====== Source excerpt
Signed – Wish I Felt Different in Daytona
I can understand your concerns. You did not mention how long she has been dating Joel and if they really know each other well. The good news is Joel sounds stable with a good job and knows what he wants. And, statistics show that usually older men in a relationship are oftentimes stable and mature, which should be of great benefit to their marriage. The question you may want to ask Cassandra (of course when you have time alone) is has she thought long and hard about the “never having children” situation. I mean you may want to sit down and discuss this with her without sounding like you are judging her and drilling her …. Just a heart to heart mother-daughter talk. (Sometimes young women have the thought that they can change a man … but it seldom works out that way.)
Either way, no matter what her answer, I would encourage Cassandra – for her and Joel – to have pre-marriage counseling with a pastor or a good professional to help them work through her taking on two teenage stepsons, their age difference, and the fact that they are not planning to have children. Hopefully this will help them through.
It sounds like you have Cassandra’s best interests at heart, and the most important thing is you want her to be happy now, and in 10 years. (And there is nothing that says she won’t be happy!) So, if Cassandra and Joel have tried to get their ducks in a row prior to getting married, it may be that you will have to embrace her decision and be supportive. Otherwise, it could put a hedge between your mother-daughter relationship, despite the fact you are only concerned about her best interests. I wish you the best, and I wish Cassandra much happiness now and in the future.
============
====== Supplied material
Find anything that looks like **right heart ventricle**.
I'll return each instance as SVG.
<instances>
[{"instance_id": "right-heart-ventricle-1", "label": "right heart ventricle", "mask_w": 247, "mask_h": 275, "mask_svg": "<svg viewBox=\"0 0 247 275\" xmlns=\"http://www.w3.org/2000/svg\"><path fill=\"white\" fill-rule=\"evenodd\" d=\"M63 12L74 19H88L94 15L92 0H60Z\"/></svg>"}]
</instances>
============
> _Task instructions_:
[1] In the advice column reply, rewrite the paragraph beginning "Either way, no matter what her answer" as a short list that keeps its main facts.
[2] Using the advice column reply, state whether each statement agrees with it, giving yes or no and quoting the deciding words.
(a) The person who wrote in said how long Cassandra has been dating Joel.
(b) Joel has two teenage sons.
(c) The reply says Cassandra will not be happy.

> _Solutions_:
[1]
- Whatever Cassandra answers, encourage her and Joel to get pre-marriage counseling with a pastor or a good professional.
- The counseling should help them work through her taking on two teenage stepsons, their age difference, and their plan not to have children.
- The hope is that it will help them through.

[2]
(a) No: "You did not mention how long she has been dating Joel"
(b) Yes: "her taking on two teenage stepsons"
(c) No: "And there is nothing that says she won’t be happy!"